Removing kanade from a host (undeploy)
Production rollback path. When a host needs to come off kanade — because a rollout broke something, the host is being decommissioned, or you just want a clean slate to re-install from — there's one undeploy script per component, mirroring the deploy script that put it there.
| Component | Deploy | Undeploy |
|---|---|---|
| Agent | scripts/deploy/agent.ps1 | scripts/undeploy/agent.ps1 |
| Backend | scripts/deploy/backend.ps1 | scripts/undeploy/backend.ps1 |
| NATS server | scripts/deploy/nats.ps1 | scripts/undeploy/nats.ps1 |
| Client (Tauri) | configs/jobs/installers/scripts/install-kanade-client.ps1 (agent-driven) | scripts/undeploy/client.ps1 |
All four are admin-only and idempotent — safe to re-run after a partial uninstall, safe to run when the component is already gone (each step logs "not present, skipping" and moves on).
Default posture: safe
Run with no flags and the script:
- Stops the Windows service.
- Unregisters it from SCM (waits for the entry to actually disappear, so a re-deploy doesn't race a pending removal).
- Removes the installed binary from
%ProgramFiles%\Kanade\, including any half-completed<exe>.new/<exe>.oldswap artefacts. - Removes any inbound firewall rule the deploy script created
(pass
-KeepFirewallto skip this — useful when an external WAF / Group Policy owns the rule). - Keeps everything under
%ProgramData%\Kanade\(config, logs, JetStream data, SQLite DB, …) so forensics / rollback / re-deploy can proceed without losing state. - Keeps registry-stored secrets at
HKLM:\SOFTWARE\kanade\<role>\*.
That's enough for the common case: "this host's kanade is misbehaving, get it off without destroying state".
-Purge: destructive cleanup
Adds:
- Removes the component's exclusive entries under
%ProgramData%\Kanade\. Crucially, only the component's own files — agent / backend / NATS share the same root and each script avoids touching the others' files. - Removes the matching
HKLM:\SOFTWARE\kanade\<role>\*key (unless-KeepSecretsis also passed — useful when multiple components share the same bearer).
| Component | What -Purge removes |
|---|---|
| Agent | config\agent.toml, logs\agent.*.log, outbox\, HKLM:\SOFTWARE\kanade\agent\ |
| Backend | config\backend.toml, data\*.db* (SQLite — historical results / inventory wiped), logs\backend.*.log, HKLM:\SOFTWARE\kanade\backend\ |
| NATS | config\nats-server.conf, nats\ (JetStream — all KV / Object Store / streams wiped), logs\nats*.log |
| Client | Nothing extra (no per-user state yet) |
⚠️
undeploy-nats.ps1 -Purgeandundeploy-backend.ps1 -Purgeare the dangerous ones.
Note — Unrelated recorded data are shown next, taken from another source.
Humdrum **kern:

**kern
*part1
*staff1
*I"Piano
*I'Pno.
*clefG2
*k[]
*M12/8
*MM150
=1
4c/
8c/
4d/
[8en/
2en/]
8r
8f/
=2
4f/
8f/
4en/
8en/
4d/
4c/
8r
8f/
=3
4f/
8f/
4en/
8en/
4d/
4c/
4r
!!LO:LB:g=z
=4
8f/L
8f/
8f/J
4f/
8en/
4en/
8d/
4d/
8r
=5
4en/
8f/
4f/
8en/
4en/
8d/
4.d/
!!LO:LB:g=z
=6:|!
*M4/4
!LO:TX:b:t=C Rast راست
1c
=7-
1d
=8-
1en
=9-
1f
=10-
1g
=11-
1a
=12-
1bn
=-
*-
The first wipes the fleet's entire JetStream state (agent_releases, app_packages, scripts, jobs, agent_config, results stream); the second wipes the projector's historical SQLite. Both are unrecoverable without out-of-band backups. The scripts print a loud banner before running.
Rollback recipes
Bad rollout on one canary host
# On the canary, as Admin:
.\scripts\undeploy\agent.ps1 # safe default
# kanade is now off the host. Re-deploy when ready:
.\scripts\deploy\agent.ps1 -SourceDir C:\path\to\prev-version
Decommission a host permanently
.\scripts\undeploy\agent.ps1 -Purge
Wipe a dev box for a clean re-install
.\scripts\undeploy\agent.ps1 -Purge
.\scripts\undeploy\backend.ps1 -Purge # ⚠️ SQLite gone
.\scripts\undeploy\nats.ps1 -Purge # ⚠️ JetStream gone
.\scripts\undeploy\client.ps1
# Now nothing about kanade exists on the box.
Rebuild a single bad service without touching state
.\scripts\undeploy\backend.ps1 # safe default: SQLite intact
.\scripts\deploy\backend.ps1 -Recreate # fresh service registration, same data
What undeploy does NOT do
- It doesn't notify the rest of the fleet that this host has
gone away — the backend will keep listing it under "agents"
until its heartbeat ages out (
/api/agentsstaleness threshold). If you want it removed from the SPA immediately, delete the row via the backend API after undeploy. - It doesn't roll back the deployed binary to a previous
version. "Roll back" in this script's vocabulary means
"remove entirely"; if you want to swap to an older version,
re-run the matching
deploy-*.ps1against a folder containing the older binary. - It doesn't touch NATS-side state when you remove the agent —
the agent's
target_versionentry underagent_config.pcs.<pc>stays in the KV. Clean those up server-side withkanade jetstream kv del agent_config pcs.<pc>.target_versionif needed.